“War on Terror” has been highly criticised not only because it had violated the basic fundamentals of human security, but also because it had underestimated the role of peace organisations and therefore lead the world into a third global war. Since the Bush declaration of 20/11 in which he stated that: War onTerror will not come to an end, until every single terrorist is defeated, the world view on peace and democracy started to change. Opponents to the war argue that war on terror has been a mistake since the beginning. They firstly argue that the term “War” is not accurate since the enemy is transparent. Thus, military action against weak nations was not necessary mainly because such war is unpredictable. Indeed, several debates occurred on terrorism and its relationship with American economic interests. Precisely, some political observers believe that “war on terror” has only been a US cover to fulfil its needs from natural resources following the Marxist model in a way that: “capitalism needs war by competing for resources” argued Middleton (2002:2). They claim that war on Afghanistan was a scam as not a single terrorist has been killed after a month of continued bombing: they argue that great powers created and funded Taliban in the 1980s to fight Russians and then made from Afghanistan an oil and gas colony because of the Caspian basin which is the largest supply of oil on earth. “US interests in exporting Caspian energy resources match with its massive desire to increase the oil reserves” agreed Chossudovsky (2005:67). In addition, they refer to the fact that Afghanistan was invaded months before 9/11 and that the terrorists who launched these attacks were not Afghanis, but Saudi Arabians who apparently were trained in USA and Germany. ”Attackers were trained by Germany and USA where Ben Laden himself chose them for training in Afghanistan” mentioned Chossudovsky (2005: 57). Therefore, they claim that war on terror has been a US economic plan because President Regan had the same plan to declare it twenty years ago. “20 years ago, The Reagan administration tried to make from “war on Terror” the core of US foreign policy” said Vavrina (2006:13). Similarly, “war on terror” had also included Pakistan, Somalia and Yemen which in fact, are also considered as American oil reserves. According to Chossudovsky (2005:70): “Yemen is a US interest because geographically it combines the important transport routes as well as being a petroleum reserve “.

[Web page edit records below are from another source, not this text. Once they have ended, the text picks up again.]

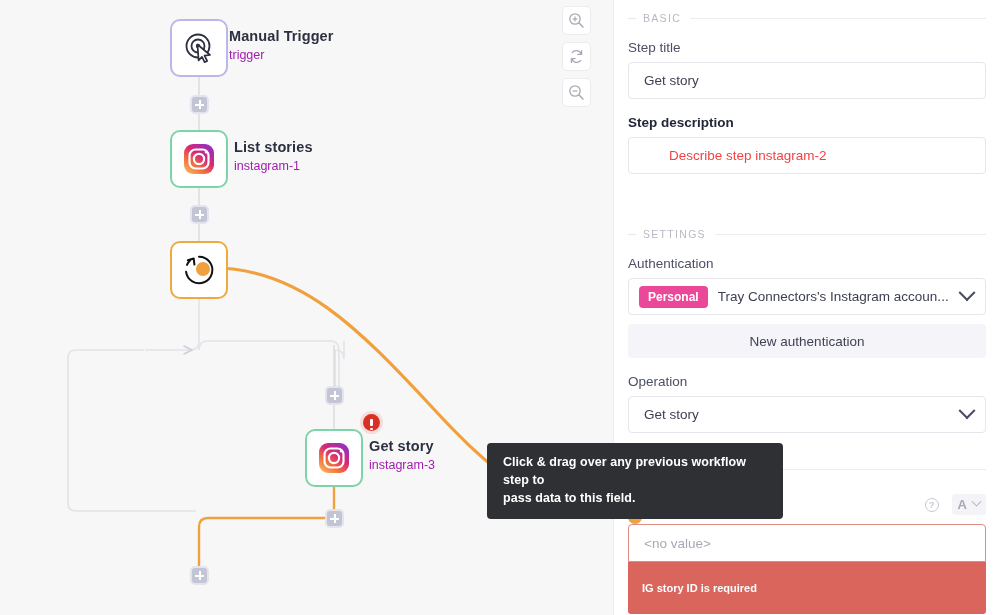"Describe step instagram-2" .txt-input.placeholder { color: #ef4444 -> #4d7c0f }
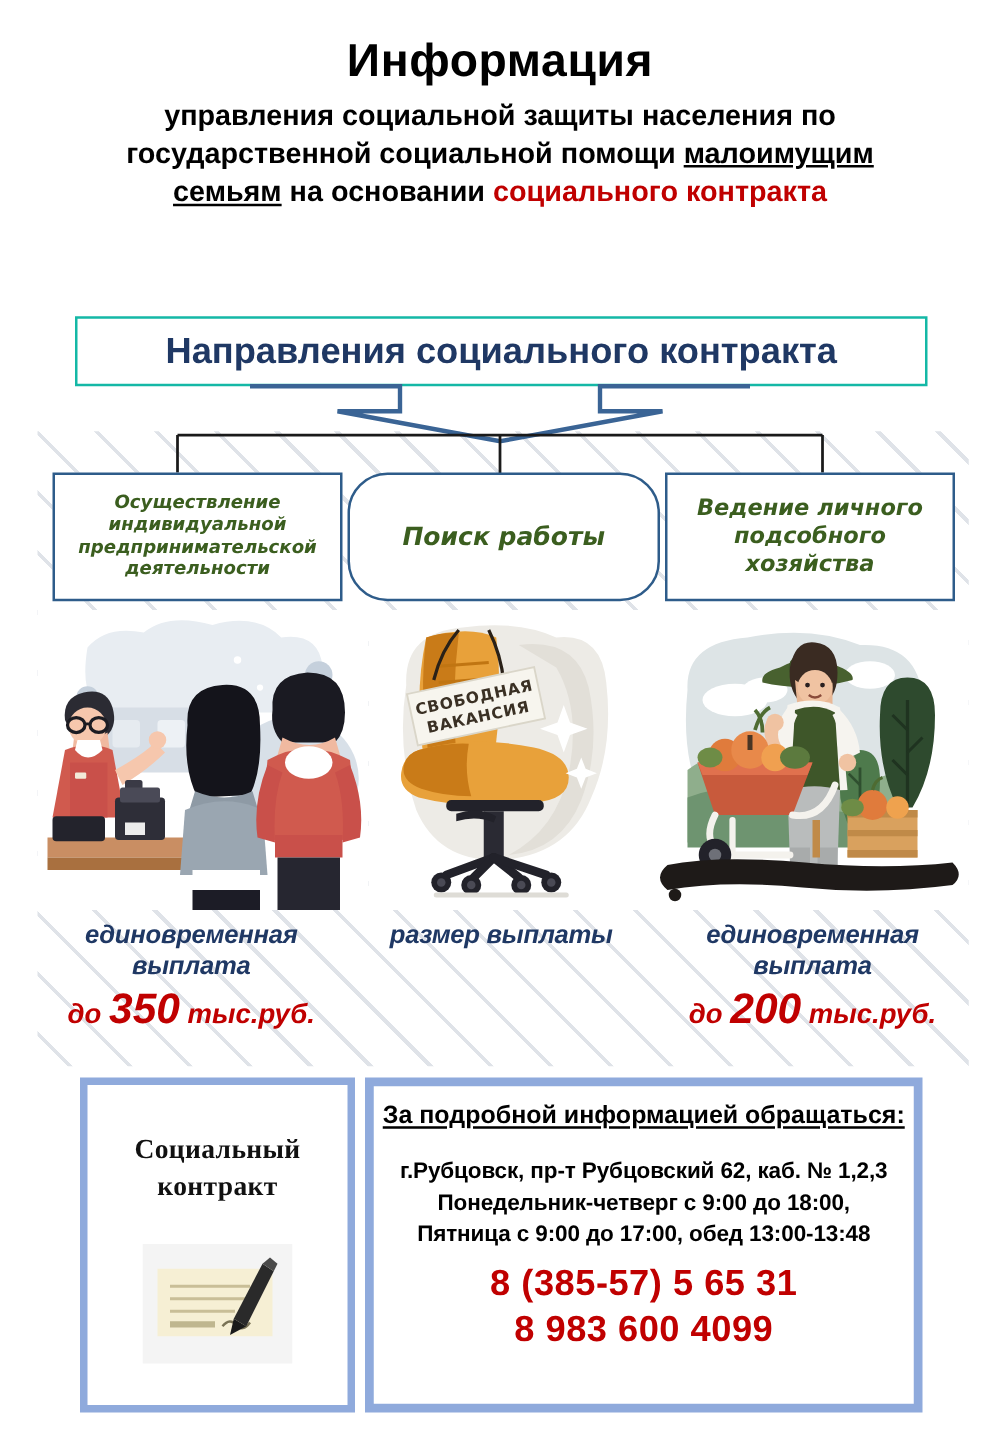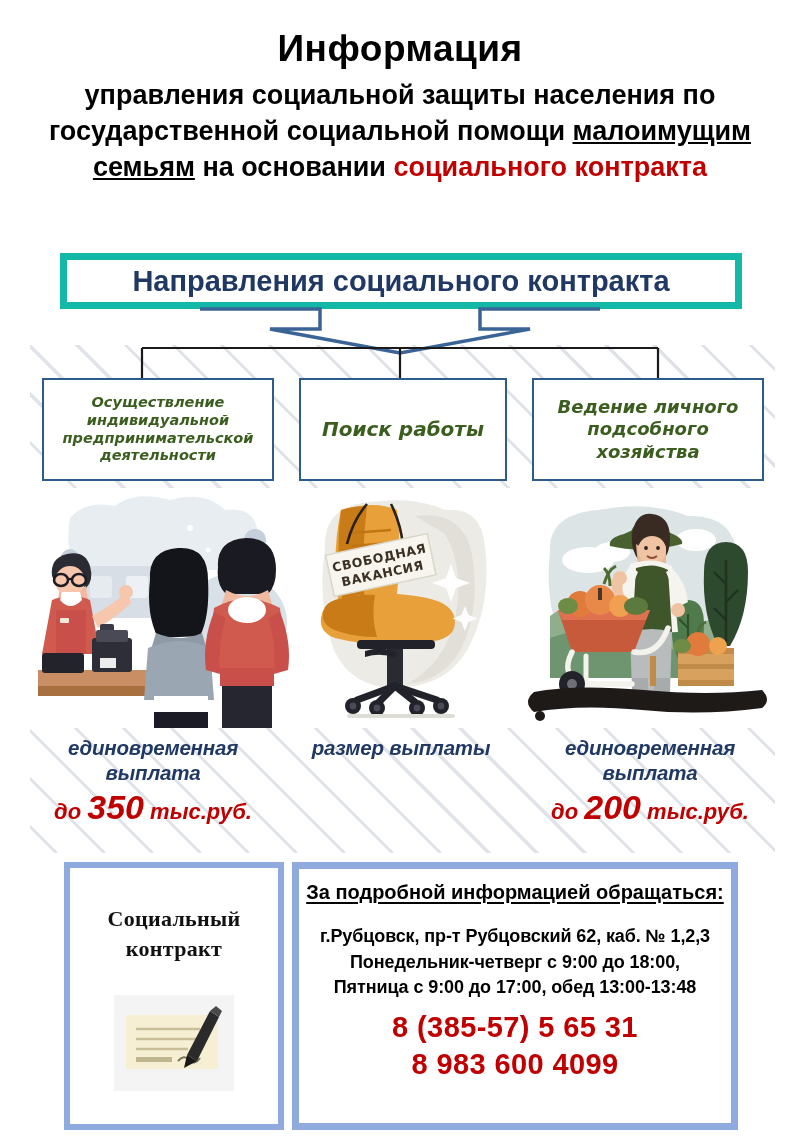"управления социальной защиты населения" .title-sub { font-size: 27px -> 23px }
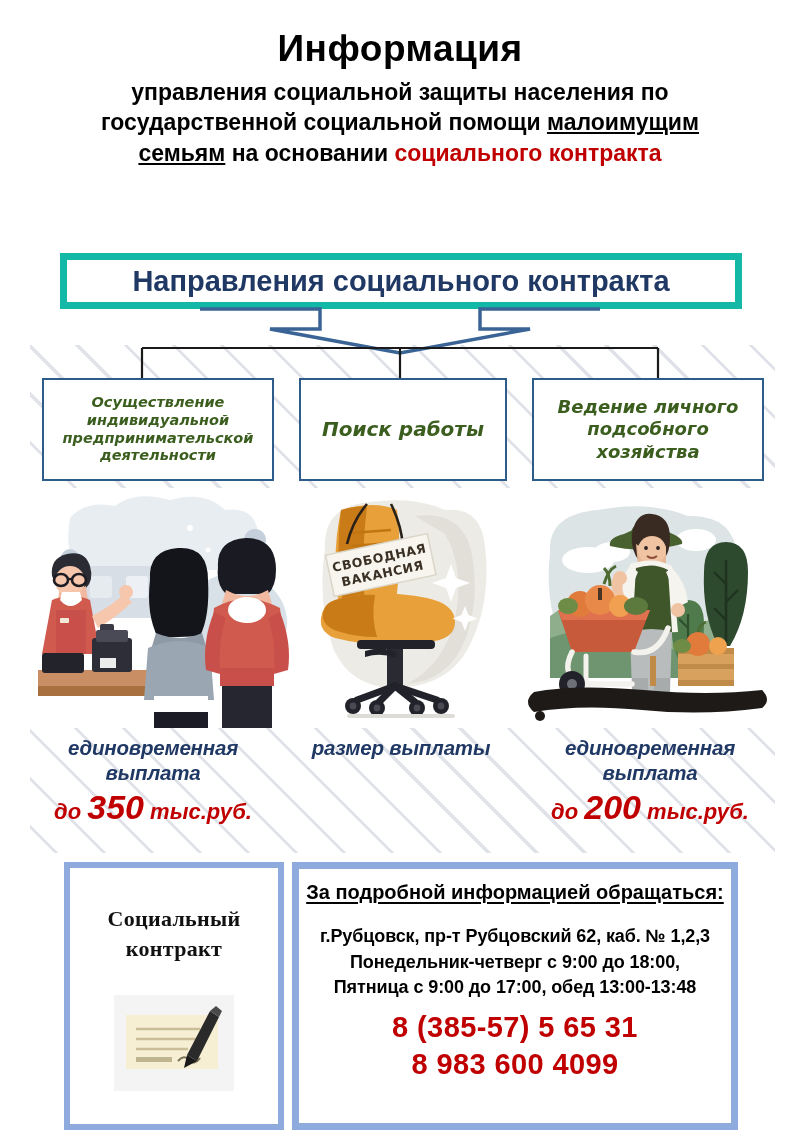"Направления социального контракта" .directions-box { border: 7px solid #14b8a6 -> 2px solid #14b8a6 }
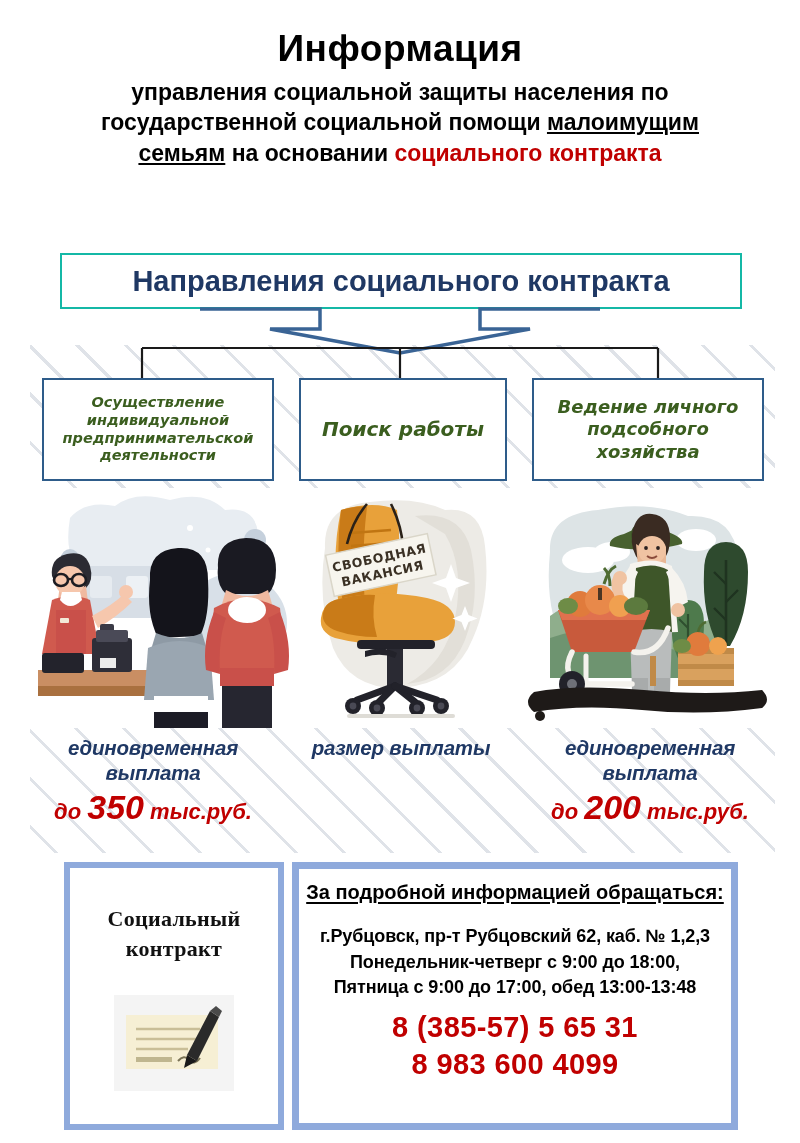"Поиск работы" .cat-box.b2 { border-radius: none -> 32px; width: 208px -> 250px }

The case of Iraq, in contrast, has been far more complex: USA has been accused of invading a country which is a member of the United Nations, giving false evidence on Iraq’s possession of nuclear programmes and transforming the country into a dead soil. Likewise, it is believed that hidden crises will turn Iraq into Afghanistan if no efforts were made to address Iraqis into the right path of democracy as Kate Allen, Amnesty’s UK director believed that: “local representation is the key to a democratic Iraq otherwise the world will experience the birth of a new Afghanistan”. Above and beyond, many politicians blame the USA for the active movements of terrorists, not by financing them, but by invading their countries and in turn terrorists tend to revenge by using such weak methods. Another important critic is that war on terror had narrowed human’s freedom and security rather than enhancing it. Debatably, many activists believe that war on terror undermined civil liberties, human’s dignity, rights and security. This can be clearly shown in: Guantanamo Bay and Abu-Ghraib prison where people were thrown into and tortured. A large number of these detainees were either innocents or had minor criminal convictions such as: car breaking, yet nothing to do with terrorism. It had also blocked the work of International Organisations such as: Amnesty International which is considering war on terror as a major threat to its activities as it has clearly stated (2003) : “The “war on terror” has made the world a more dangerous place and created divisions which make conflict more likely”.
Some other commentators believe that “war on terror” is similar to terrorism arguably because 9/11 attacks are not a factor for the continuing bombing on Iraq and Afghanistan. Besides, war on terror is seen as a body that widens the world (Muslims vs. Western bloc). Therefore, the idea of ccosmopolitanism is rejected due to the occurrence of military, cultural and religious clashes as Dunn (2006:1) clearly put it: ” Since the 9/11 ‘clash of civilizations’ between ‘Islam’ and ‘the West’ occurred as a part of the post-Cold War era”. A part from the international level, war on terror had also impacts on Americans themselves since billions of dollars were spent during the last decade. This had affected their lives negatively in both economic and social level. Many Americans today face debts, unemployment as well as being targeted when travelling abroad.
Other supporters of George W. Bush and his war on terror believe that military action was inevitable because nothing can stand against terrorism. They argue that war on terror brought a kind of stability to Iraq and is creating a better democratic future for Iraqis. They also believe that the case of Afghanistan, although it was a struggle, USA is working hard to modernise Taliban and introduce them to a massive transaction. However, war on terror has already drawn an unpaved path for these nations because it is almost impossible for them to catch up with the developing world or even adapt with modernization and globalisation.